Memorias de unos zapatos de barrio
A veces parecía dormida y los niños que se reían al mirarla no apreciaban que estaba escuchando el sonido de sus pensamientos
Amanda sabía más de la gente que la gente de ella. Paseaba entre comidas. Tampoco es que comiera muy a menudo; digamos que casi siempre estaba paseando. Caminaba con la mirada fija en un punto indefinido, inmersa en el diálogo silencioso de sus ideas. Deambulaba al compás de la acera, dejando que el trazado de las losas marcara cada giro, como si el camino decidiera por ella.
Para rodear el conjunto de torres donde vivía tardaba su buen rato. Era una de esas construcciones de edificios sobrehabitados y sobrevalorados, que tienen una plaza central, un patio de juegos y arriates para los perros de los vecinos. Al llegar a esa plaza, que distribuía como una colmena la hilera de edificios, dejaba de seguir los pasos marcados por la acera: allí podía moverse libremente, andar por donde quisiera en cualquier sentido y dirección. Allí podía caminar con la cabeza gacha, sin necesidad de girarla, sin preocuparse por ser atropellada ni cuestionar hasta qué punto el suelo que pisaba le pertenecía. Allí no tenía obligación de levantar la mirada así que se permitía dejarla descansar y simplemente estar.
En sus mañanas y largas tardes de paseos y sentadas, Amanda observaba con la cabeza gacha. Mientras sus pasos la llevaban por la plaza, los ojos se le posaban en el suelo, en los detalles de las losas y en las sombras que se dibujaban bajo sus pies. A veces, no contestaba a los saludos. No por un afán de desprecio ni por falta de cortesía sino porque su mente andaba ocupada en otros paisajes, a solas, consigo. No es que no viera a la gente o ignorara el tono amable con que se le dirigían, es solo que su mente solía arrastrarla hacia dentro, hacia los hilos de la historia de un mundo propio donde el sonido externo se volvía un murmullo lejano. A veces parecía dormida y los niños que se reían al mirarla no apreciaban que no dormía sino que estaba escuchando el sonido de sus pensamientos.

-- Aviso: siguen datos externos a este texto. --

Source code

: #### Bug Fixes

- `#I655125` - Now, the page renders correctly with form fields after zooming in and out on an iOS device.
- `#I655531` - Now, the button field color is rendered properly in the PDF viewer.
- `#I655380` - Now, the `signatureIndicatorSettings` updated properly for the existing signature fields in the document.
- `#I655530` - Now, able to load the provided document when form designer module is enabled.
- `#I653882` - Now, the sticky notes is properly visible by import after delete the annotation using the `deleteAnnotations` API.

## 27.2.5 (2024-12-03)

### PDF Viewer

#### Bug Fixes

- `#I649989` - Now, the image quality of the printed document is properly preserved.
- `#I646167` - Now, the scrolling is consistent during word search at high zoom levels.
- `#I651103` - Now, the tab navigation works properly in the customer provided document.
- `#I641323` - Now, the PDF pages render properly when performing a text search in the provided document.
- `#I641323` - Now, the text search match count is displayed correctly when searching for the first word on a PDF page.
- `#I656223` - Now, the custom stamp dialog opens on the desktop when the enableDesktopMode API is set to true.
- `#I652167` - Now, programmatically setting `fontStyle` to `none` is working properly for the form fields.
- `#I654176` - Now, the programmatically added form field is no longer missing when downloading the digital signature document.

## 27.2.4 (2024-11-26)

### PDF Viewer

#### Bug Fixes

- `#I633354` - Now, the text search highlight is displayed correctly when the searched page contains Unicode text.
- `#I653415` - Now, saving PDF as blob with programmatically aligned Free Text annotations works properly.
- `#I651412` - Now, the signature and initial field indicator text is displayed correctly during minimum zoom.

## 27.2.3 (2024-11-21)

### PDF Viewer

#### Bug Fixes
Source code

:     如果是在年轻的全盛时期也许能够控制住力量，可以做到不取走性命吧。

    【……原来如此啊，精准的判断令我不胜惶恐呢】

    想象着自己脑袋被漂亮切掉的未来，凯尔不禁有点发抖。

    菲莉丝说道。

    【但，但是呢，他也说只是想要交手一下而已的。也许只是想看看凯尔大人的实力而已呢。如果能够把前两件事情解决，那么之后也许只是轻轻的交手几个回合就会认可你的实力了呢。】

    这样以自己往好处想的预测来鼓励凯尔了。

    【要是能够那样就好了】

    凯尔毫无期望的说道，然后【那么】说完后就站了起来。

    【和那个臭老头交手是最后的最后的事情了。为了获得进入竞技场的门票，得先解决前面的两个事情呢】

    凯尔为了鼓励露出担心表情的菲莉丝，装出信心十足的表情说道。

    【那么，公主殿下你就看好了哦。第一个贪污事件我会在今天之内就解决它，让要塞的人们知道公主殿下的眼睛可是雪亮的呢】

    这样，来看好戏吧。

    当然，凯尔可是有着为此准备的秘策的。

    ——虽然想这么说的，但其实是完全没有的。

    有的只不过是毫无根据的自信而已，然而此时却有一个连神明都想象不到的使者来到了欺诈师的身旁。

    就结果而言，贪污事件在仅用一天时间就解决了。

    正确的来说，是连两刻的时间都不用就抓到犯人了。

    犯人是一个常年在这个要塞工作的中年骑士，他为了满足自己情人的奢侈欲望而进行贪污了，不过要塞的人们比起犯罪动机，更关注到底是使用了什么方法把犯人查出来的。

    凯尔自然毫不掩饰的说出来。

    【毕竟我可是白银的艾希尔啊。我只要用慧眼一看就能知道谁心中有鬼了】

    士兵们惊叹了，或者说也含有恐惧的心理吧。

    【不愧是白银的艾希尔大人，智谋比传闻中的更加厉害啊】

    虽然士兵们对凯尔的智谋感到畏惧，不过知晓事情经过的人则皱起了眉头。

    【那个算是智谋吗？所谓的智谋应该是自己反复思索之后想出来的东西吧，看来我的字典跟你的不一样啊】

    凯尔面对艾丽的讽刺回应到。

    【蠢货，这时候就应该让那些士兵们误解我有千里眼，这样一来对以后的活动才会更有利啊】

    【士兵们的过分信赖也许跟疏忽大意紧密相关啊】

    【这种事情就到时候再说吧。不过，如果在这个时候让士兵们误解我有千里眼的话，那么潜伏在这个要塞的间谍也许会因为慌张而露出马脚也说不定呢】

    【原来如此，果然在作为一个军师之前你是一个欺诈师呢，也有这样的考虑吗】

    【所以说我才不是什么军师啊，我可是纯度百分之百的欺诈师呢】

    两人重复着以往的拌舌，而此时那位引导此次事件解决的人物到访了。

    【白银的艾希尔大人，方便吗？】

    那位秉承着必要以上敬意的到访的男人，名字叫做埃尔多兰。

Amanda sabía mucho de pies; tamaños, colores, andares… Conocía la diferencia entre los pasos firmes y los titubeantes. Podía identificar la elegancia de un zapato bien cuidado frente a la suela desgastada de unos deportivos. Era capaz de adivinar las historias que llevaban consigo, las rutinas diarias y las emociones ocultas detrás de cada par. Algunos pies eran rápidos y reflejaban para Amanda una urgencia interna que carecía de sentido a su parecer. Otros, los menos, avanzaban con calma, como si el tiempo fuera, entre unos y otros, algo diferente. Se fijaba en los pequeños detalles: la forma en que un pie se apoyaba con delicadeza o la forma en que un tobillo se torcía con un leve desliz. Cada pisada se convertía en un relato mudo, una narrativa que entretenía a cada rato sus horas bajo la nubes o el sol. Y así, fijando la vista en el suelo, practicaba su habilidad:
ç“ Talla 36. Color rojo. Tacón medio. Con dibujos calados que parecen olas. Tienen una puntera de esas que se van estrechando cada vez más hasta convertirse en un arma considerable. Eran unos zapatos de moda de barrio. Los había visto ya otras veces. Por las mañanas cruzaban el patio disparados y reaparecían ya bien caída la tarde con la inercia y el peso del que vuelve a casa. Amanda sabía a través de aquellos pies que su dueña tenía el pelo rubio con una raíz oscura proporcional a cuatro meses sin cita en la peluquería. Hacía cuatro meses que había pasado la feria, aquella en la que fueron vestidos por primera vez. Aquella noche en la que los niños se quedaron con su tía y ella, su dueña, salió a la hora que solía llegar, tan decidida y enérgica como nunca. Aquella en la que se tomó un ron con Coca-Cola y en la que la comida estaba tan buena porque eran otros los que la servían. La misma noche de feria en la que bailó la primera sevillana con vergüenza y la cuarta de rodillas; en la que se moría algo en el alma; en la que hubo besos de quinceañera, manos conocidas en el trasero y un puñado de miradas en el escote. Aquella en la que la nombraron reina por guapa y graciosa y en la que un puñado de historias y miradas olvidadas que olían a Fino la llevaron en brazos a la misma cama de siempre.»